By springing his ideas when the U.S. is unable to respond, Gorbachev guaranteed that he will retain the moral initiative that has made him the most popular world leader in much of Western Europe. Bush will thus start off in a position that has faced no other President: until Gorbachev's time, it was the U.S. that did most of the initiating and the Soviets that snorted and stalled and finally gave grudging responses. Now the choreography is reversed.

Bush's most immediate challenge is to preserve NATO unity in the face of dwindling adversity. Likewise, Gorbachev's immediate challenge will be to see how far he can go in Eastern Europe toward a system based on "freedom of choice," rather than the "threat of force," without the Warsaw Pact disintegrating.
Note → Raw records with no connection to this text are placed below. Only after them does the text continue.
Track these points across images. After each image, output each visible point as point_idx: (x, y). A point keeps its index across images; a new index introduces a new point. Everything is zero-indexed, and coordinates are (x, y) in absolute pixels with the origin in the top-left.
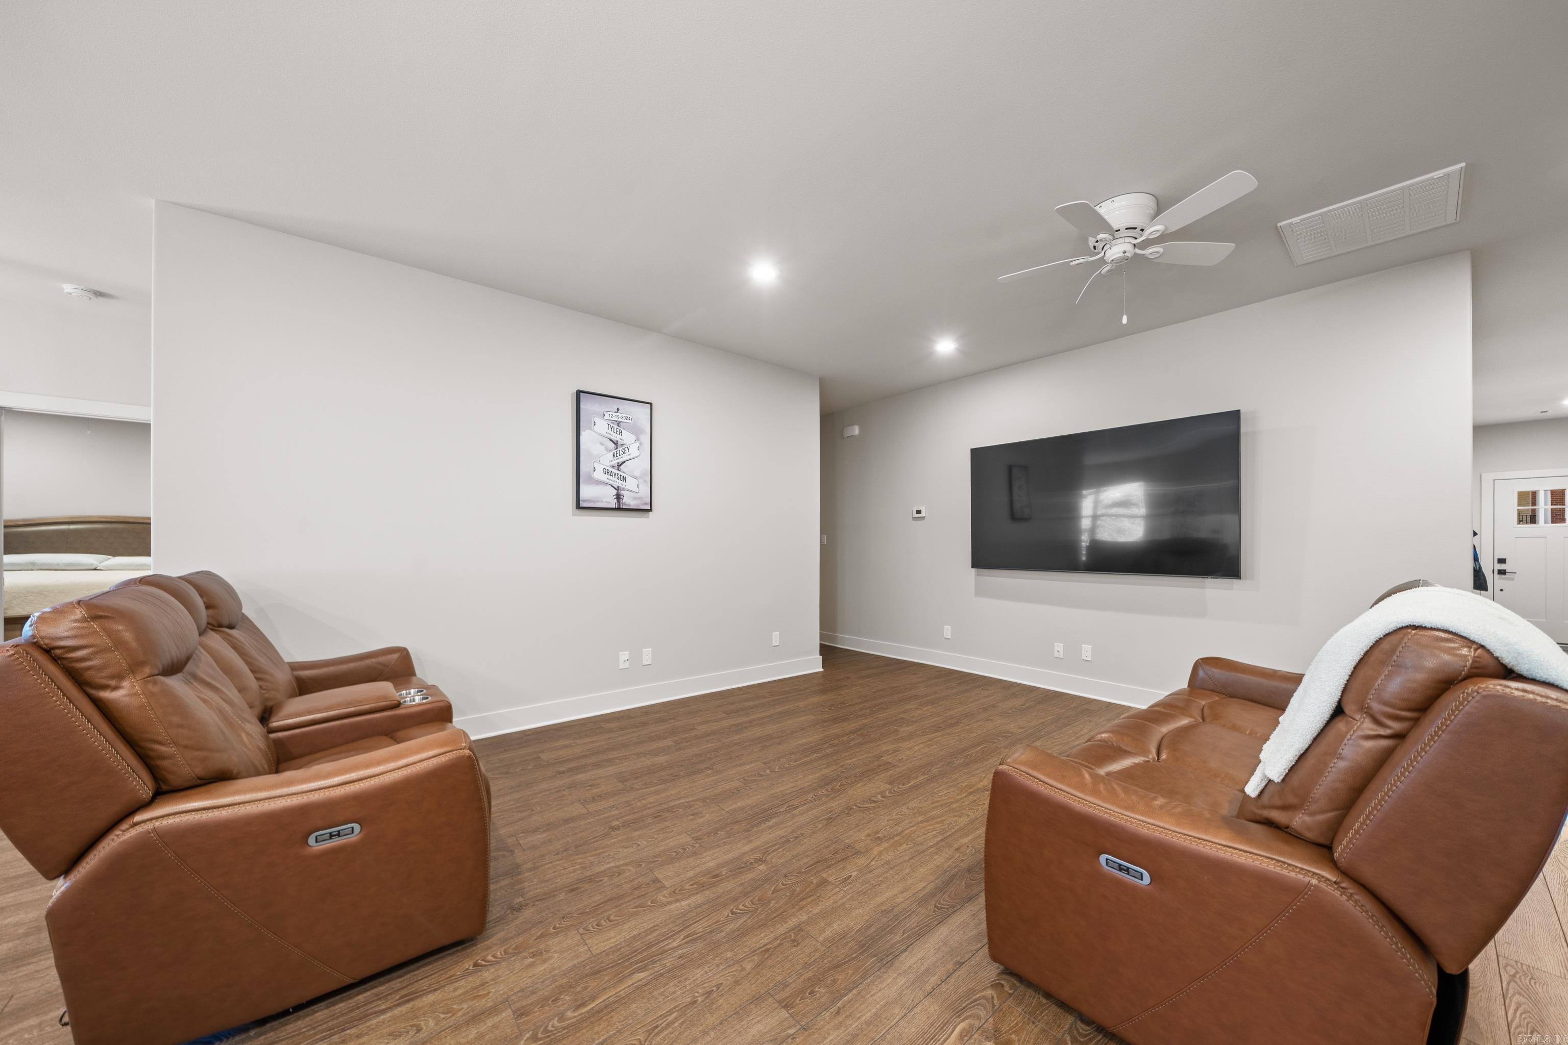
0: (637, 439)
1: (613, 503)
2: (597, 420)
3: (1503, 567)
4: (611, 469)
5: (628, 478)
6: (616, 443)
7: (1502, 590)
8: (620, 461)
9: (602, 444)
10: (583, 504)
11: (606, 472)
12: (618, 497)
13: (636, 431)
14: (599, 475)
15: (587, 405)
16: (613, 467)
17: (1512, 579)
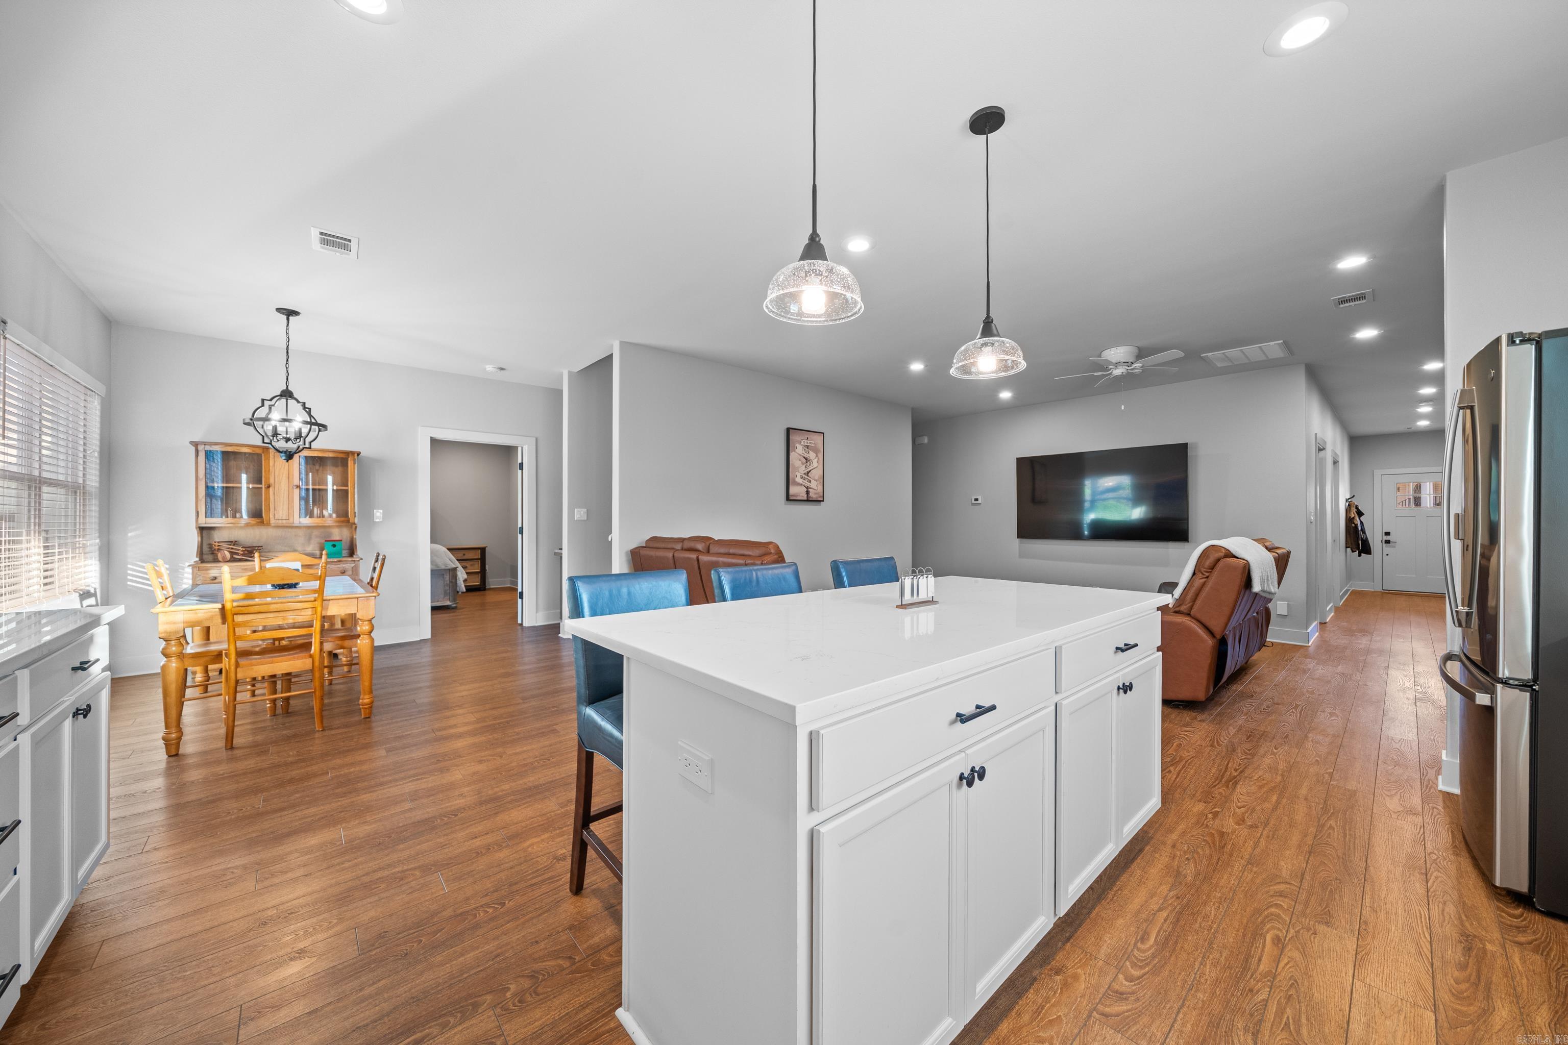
0: (817, 456)
1: (805, 497)
2: (798, 445)
3: (1388, 538)
4: (804, 476)
5: (812, 481)
6: (806, 459)
7: (1387, 555)
8: (808, 470)
9: (800, 460)
10: (791, 498)
11: (802, 478)
12: (808, 493)
13: (816, 451)
14: (799, 480)
15: (794, 437)
16: (805, 474)
17: (1394, 547)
But there is an even more complex challenge that Gorbachev presents to Bush with his U.N. speech: the long-term Battle for Europe that is destined to dominate the 1990s. By the end of 1992, Western Europe's integration into a unified market should be formal even if not complete; the result will be not only a powerful economic system but also a more potent political player. Similarly, some East European nations are likely to be spreading their economic wings and learning to fly from Moscow's nest, perhaps even as limited partners in the European Community.
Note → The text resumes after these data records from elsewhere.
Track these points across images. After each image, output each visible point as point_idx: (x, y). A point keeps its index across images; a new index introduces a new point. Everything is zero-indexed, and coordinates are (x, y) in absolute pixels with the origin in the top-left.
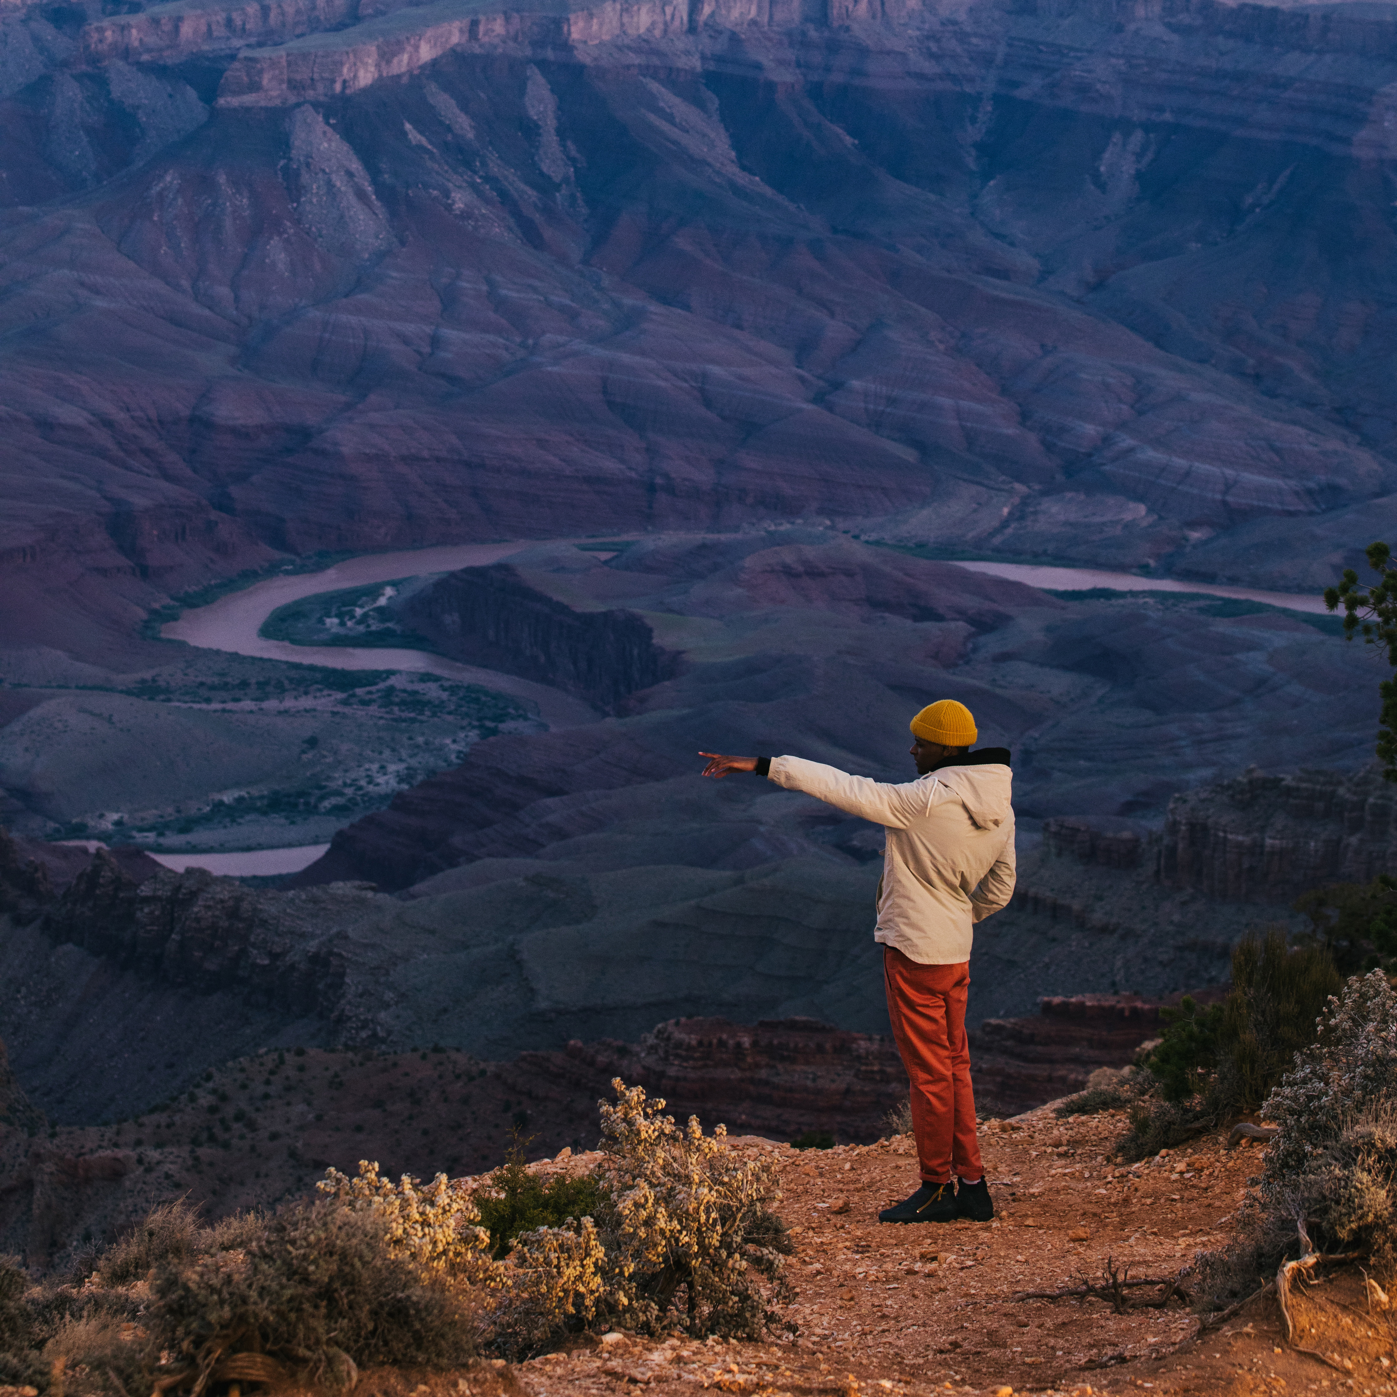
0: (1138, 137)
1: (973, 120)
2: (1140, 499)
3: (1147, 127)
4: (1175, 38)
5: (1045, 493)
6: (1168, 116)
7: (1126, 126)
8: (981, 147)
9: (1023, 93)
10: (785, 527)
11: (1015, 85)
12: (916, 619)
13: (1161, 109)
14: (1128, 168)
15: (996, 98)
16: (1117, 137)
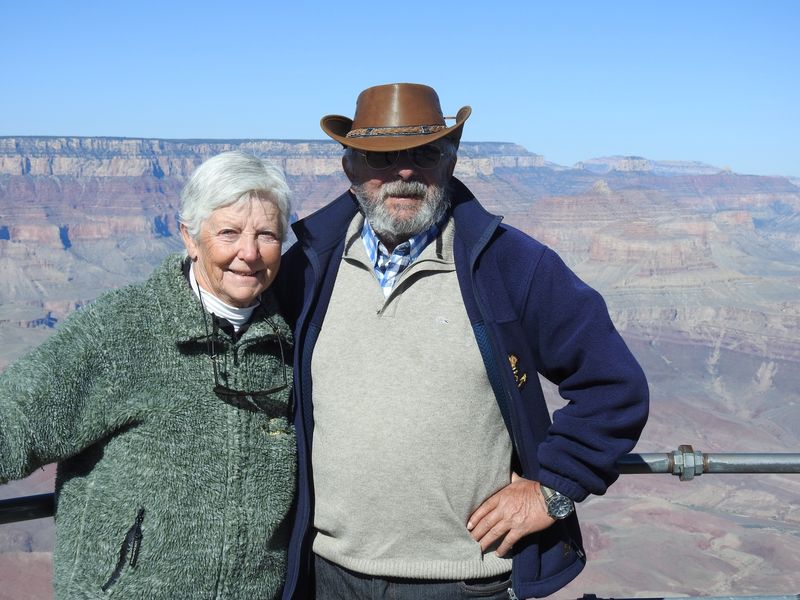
0: (772, 364)
1: (712, 356)
2: (772, 493)
3: (775, 361)
4: (786, 329)
5: (737, 489)
6: (783, 357)
7: (767, 360)
8: (715, 366)
9: (730, 348)
10: (644, 496)
11: (727, 344)
12: (691, 532)
13: (780, 355)
14: (768, 374)
15: (721, 349)
16: (764, 364)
Gorbachev, who has made clear his understanding that the competition for influence in Europe will depend less on military than economic clout, has staked his claim under the banner of a "common home from the Urals to the Atlantic" shared by the Soviets and West Europeans. By establishing trade, opening markets and seeking financial credits (as well as unilaterally cutting troops), Gorbachev hopes to entice Western Europe into sharing his vision of home.

Bush has never been one for "the vision thing," and incoming Secretary of State James Baker has not yet shown that he can be a conceptualizer of strategic goals. But Gorbachev's initiatives create a grand opportunity for the new team: to redefine America's role in the world with a boldness that could quickly bring Bush out of the shadows of both Gorbachev and Reagan.

To counter Gorbachev's talk of a "common home," Bush could emphasize the "common ideals" -- free markets, free trade and free people -- that have been the positive basis for the American partnership with Western Europe that was born with the Marshall Plan. An alliance once based on necessity would become one based on shared values.